Menurut Melli, proses penunjukan para pejabat di bidang hukum menimbulkan kesan ada “balas budi” dari Jokowi atas dukungan politik yang diterimanya ketika pemilu presiden. Terlebih, Jokowi menunjukkan inkonsistensi ketika pemilihan pejabat di bidang hukum, karena tidak melibatkan KPK dan PPATK sebagaimana dia lakukan saat seleksi anggota kabinet.

“Saat memilih Jaksa Agung dan Kapolri, ia (Jokowi) bertindak seolah-olah partisipasi dan masukan KPK dan PPATK tidak relevan yang menimbulkan kecurigaan bahwa proses pencalonan memang sarat KKN dan politik balas budi.”

Sekretaris Umum ILUNI FHUI, Mohamad Kadri mengatakan proses pencalonan Kapolri beberapa waktu lalu hanya membuat rakyat bingung karena kandidat yang diusulkan Jokowi telah ditetapkan sebagai tersangka oleh KPK, tetapi tetap di-Fit and Proper Test oleh Komisi III DPR.

“Jokowi masih terkesan belum mampu mensiasati distraksi politik dari parlemen yang berisi kubu KMP (Koalisi Merah Putih) dan KIH (Koalisi Indonesia Hebat) yang kepentingannya, sejauh ini, justru bertentangan dengan kehendak rakyat,” papar Kadri.

Khusus terkait penangkapan Wakil Ketua KPK Bambang Widjojanto, ILUNI FHUI menilai banyak kejanggalan yang terjadi. Mulai dari penangkapan tersebut tanpa didahului pemanggilan terhadap Bambang Widjojanto hingga keterangan pers yang
berbeda-beda antara pimpinan Polri.

Melli Darsa menyebut penangkapan Bambang Widjojanto oleh puluhan aparat polisi itu sarat dengan pelanggaran HAM. Padahal, kata Melli, Indonesia sudah memiliki UU Nomor 39 Tahun 1999 tentang HAM, Kovenan Hak Sipil dan Politik dan diratifikasi lewat UU Nomor 12 Tahun 2005. Di Internal Polri pun ada Peraturan Kapolri Nomor 8 tahun 2009 tentang Implementasi HAM yang melarang penangkapan sewenang-wenang.

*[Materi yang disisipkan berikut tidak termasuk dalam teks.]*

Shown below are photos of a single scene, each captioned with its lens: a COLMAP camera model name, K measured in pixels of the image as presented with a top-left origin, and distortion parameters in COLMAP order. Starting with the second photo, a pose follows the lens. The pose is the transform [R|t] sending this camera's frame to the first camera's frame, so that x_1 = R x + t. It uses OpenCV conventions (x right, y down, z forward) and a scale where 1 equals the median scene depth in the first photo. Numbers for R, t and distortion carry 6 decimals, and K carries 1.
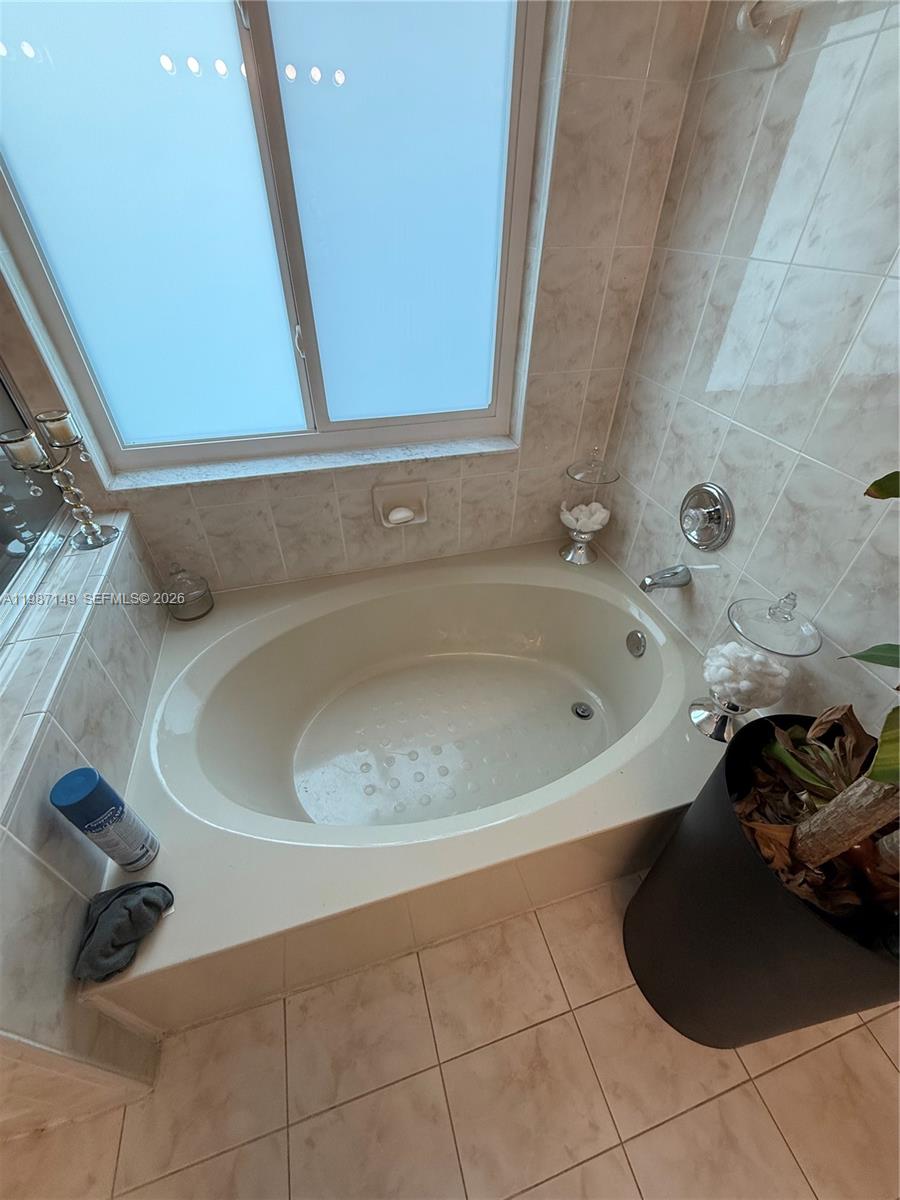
lens RADIAL K [[476.1, 0, 444.8], [0, 476.1, 599.3], [0, 0, 1]] dist [-0.001020, 0.000129]
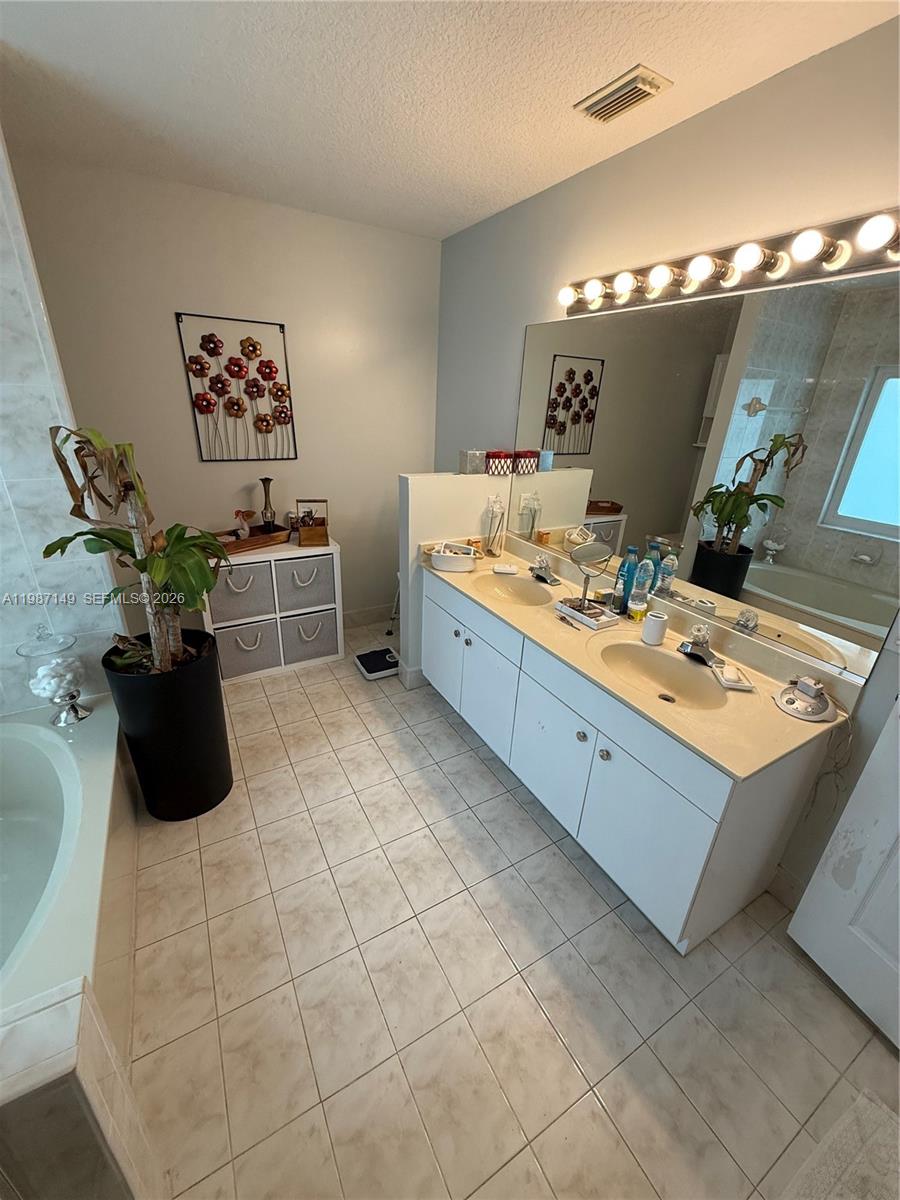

“Belum lagi menyoal perlindungan profesi advokat, dan kualifikasi delik yang dituduhkan. Yang lebih miris lagi, Presiden Jokowi justru tidak mengambil sikap tegas, misalnya dengan menghentikan pencalonan Budi Gunawan, memerintahkan SP3 atas pemeriksaan Bambang Widjojanto yang sarat dengan pelanggaran prosedur formil,” papar Melli.